Chevron maintains that the ruling is an offshoot of bribery and fraud and thus refuses to pay the $19 billion judgment, or entertain settlement talks. Chevron Chairman and CEO John Watson said the Ecuadoreans' lawyers "have blackmailed judges, bribed judges, falsified evidence, falsified expert witnesses, ghostwritten expert opinions and ghostwritten court judgments." The Ecuadoreans' plaintiffs' spokesperson Karen Hilton dismisses Chevron's charges saying, "Now that the Ecuador courts have ruled against the company, it is manufacturing fraud charges in a desperate effort to escape justice."
Transparency International ranked Ecuador 120th out of 183 nations in its 2011 corruption-perception index. In New York, Chevron filed a racketeering lawsuit against the Ecuadoreans and their lawyers for leading a fraudulent litigation against the company.

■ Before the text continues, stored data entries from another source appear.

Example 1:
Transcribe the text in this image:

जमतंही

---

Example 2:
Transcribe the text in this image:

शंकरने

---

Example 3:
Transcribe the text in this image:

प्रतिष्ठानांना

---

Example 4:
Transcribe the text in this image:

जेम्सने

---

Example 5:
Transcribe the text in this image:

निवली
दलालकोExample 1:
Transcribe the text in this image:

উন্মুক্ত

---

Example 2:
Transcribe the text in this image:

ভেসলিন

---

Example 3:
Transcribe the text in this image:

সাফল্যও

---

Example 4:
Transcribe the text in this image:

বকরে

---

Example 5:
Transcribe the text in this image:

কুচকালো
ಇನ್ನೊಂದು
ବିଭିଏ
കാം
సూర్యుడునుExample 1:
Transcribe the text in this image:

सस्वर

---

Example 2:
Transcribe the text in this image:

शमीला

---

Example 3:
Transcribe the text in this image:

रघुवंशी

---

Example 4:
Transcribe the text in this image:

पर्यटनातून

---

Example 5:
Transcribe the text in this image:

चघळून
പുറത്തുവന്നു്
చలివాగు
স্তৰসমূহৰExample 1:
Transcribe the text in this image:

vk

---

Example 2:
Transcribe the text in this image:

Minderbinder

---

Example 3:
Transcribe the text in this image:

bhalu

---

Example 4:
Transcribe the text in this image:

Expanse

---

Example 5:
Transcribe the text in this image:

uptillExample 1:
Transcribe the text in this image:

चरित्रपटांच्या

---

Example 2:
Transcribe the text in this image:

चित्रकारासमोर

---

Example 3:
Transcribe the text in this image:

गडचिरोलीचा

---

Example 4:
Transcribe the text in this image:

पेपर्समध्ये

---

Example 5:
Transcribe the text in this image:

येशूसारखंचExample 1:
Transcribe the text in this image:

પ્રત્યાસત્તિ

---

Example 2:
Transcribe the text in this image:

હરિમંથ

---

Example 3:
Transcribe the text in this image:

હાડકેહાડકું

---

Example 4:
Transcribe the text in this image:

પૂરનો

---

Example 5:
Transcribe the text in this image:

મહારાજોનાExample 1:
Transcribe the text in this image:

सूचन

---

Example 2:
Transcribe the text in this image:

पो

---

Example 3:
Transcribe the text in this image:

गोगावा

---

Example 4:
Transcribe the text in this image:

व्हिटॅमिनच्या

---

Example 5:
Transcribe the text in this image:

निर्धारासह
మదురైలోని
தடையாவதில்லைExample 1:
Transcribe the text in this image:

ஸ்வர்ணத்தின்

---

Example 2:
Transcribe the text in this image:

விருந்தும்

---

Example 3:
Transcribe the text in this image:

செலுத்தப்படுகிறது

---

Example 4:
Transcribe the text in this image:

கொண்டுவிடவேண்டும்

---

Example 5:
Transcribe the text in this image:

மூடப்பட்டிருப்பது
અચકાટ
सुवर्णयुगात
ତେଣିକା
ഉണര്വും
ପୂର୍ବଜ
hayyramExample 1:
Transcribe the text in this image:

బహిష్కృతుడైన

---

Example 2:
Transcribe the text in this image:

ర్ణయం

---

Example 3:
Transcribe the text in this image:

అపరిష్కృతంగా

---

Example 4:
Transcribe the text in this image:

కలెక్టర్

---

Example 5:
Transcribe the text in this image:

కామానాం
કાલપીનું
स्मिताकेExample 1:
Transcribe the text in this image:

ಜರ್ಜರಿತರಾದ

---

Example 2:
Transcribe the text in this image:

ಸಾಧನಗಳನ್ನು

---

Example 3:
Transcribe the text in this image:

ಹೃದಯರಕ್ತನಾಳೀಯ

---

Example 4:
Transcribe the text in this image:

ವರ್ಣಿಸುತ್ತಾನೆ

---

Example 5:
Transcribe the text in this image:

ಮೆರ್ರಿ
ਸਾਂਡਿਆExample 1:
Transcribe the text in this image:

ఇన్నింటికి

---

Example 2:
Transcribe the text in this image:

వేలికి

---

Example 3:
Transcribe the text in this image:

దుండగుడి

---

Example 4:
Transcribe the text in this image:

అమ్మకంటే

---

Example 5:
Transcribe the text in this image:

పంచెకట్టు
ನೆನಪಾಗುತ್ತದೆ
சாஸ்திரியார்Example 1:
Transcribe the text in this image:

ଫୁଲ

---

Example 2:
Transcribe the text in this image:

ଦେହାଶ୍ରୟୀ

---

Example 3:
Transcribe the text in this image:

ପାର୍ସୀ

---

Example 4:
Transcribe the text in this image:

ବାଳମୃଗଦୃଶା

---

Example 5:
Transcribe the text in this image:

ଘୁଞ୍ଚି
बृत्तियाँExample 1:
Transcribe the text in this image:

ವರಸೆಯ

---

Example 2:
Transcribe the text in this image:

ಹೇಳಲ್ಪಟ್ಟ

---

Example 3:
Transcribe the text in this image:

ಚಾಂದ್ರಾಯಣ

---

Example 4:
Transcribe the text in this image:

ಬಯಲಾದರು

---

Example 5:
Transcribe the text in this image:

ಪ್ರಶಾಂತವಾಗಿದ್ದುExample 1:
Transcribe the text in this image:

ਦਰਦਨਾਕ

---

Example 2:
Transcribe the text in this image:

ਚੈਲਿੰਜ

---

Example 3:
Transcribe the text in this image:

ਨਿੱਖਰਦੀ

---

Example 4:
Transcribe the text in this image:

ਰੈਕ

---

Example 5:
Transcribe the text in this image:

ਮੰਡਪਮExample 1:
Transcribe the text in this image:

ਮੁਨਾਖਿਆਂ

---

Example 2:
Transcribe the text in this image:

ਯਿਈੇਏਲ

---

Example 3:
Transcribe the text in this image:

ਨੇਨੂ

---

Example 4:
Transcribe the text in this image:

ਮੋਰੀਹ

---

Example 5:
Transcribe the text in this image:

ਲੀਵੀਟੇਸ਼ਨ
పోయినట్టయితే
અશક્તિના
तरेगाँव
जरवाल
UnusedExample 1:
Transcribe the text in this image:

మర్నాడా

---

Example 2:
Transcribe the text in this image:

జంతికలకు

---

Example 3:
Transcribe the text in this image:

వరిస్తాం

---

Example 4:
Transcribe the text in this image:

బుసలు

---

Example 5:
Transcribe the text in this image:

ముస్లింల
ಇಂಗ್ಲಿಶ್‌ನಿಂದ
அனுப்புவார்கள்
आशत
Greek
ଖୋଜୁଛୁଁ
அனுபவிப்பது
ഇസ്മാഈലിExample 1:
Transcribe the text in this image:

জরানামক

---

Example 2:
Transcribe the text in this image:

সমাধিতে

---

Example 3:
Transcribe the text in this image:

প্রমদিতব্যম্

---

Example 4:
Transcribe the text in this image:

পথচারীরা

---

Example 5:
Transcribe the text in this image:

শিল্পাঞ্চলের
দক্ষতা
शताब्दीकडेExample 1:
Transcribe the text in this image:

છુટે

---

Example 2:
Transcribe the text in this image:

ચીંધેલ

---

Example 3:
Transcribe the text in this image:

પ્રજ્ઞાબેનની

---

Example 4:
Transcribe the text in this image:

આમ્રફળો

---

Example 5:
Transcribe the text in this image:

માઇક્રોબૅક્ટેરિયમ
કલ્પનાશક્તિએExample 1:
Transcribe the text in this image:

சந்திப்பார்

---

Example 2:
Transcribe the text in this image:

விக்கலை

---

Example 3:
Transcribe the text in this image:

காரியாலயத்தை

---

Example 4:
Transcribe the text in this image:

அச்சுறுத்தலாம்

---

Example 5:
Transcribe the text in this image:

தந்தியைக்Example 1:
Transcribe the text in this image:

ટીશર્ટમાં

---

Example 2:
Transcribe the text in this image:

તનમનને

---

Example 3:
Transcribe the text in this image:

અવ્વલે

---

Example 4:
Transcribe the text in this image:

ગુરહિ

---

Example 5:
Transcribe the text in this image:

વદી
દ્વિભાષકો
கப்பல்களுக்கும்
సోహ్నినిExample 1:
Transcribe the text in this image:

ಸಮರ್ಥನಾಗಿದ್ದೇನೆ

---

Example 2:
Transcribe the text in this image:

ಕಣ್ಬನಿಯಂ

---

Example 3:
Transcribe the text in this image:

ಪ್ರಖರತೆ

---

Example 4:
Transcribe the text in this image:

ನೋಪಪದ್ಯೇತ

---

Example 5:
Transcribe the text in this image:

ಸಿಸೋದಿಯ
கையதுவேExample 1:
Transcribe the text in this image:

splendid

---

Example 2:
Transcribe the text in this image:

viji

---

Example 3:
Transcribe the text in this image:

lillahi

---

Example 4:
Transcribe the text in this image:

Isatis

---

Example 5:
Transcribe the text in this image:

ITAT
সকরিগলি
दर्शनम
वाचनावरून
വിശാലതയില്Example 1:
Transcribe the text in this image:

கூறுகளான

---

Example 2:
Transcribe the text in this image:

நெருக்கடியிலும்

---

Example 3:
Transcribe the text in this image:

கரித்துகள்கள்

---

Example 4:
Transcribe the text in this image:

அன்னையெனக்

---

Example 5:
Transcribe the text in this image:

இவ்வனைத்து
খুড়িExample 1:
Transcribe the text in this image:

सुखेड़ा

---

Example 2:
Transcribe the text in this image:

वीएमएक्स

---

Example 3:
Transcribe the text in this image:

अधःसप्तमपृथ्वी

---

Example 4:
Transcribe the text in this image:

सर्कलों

Both BP and Chevron are cheap:
Royal Dutch Shell
BP is cheaper than most of the stocks on this list when considering price-to-earnings, price-to-sales, and price-to-book multiples. However, there are plenty of alternative stocks on this list that are similarly attractive and have not been banned by the U.S. government. For this reason, investors should consider other cheap names on this list like Hess (HES) and Royal Dutch Shell instead.
The same could be said for Chevron. It's cheap, but not as cheap as other stocks. Though its legal problems are less severe than those of BP, there are cheaper energy stocks out there to consider.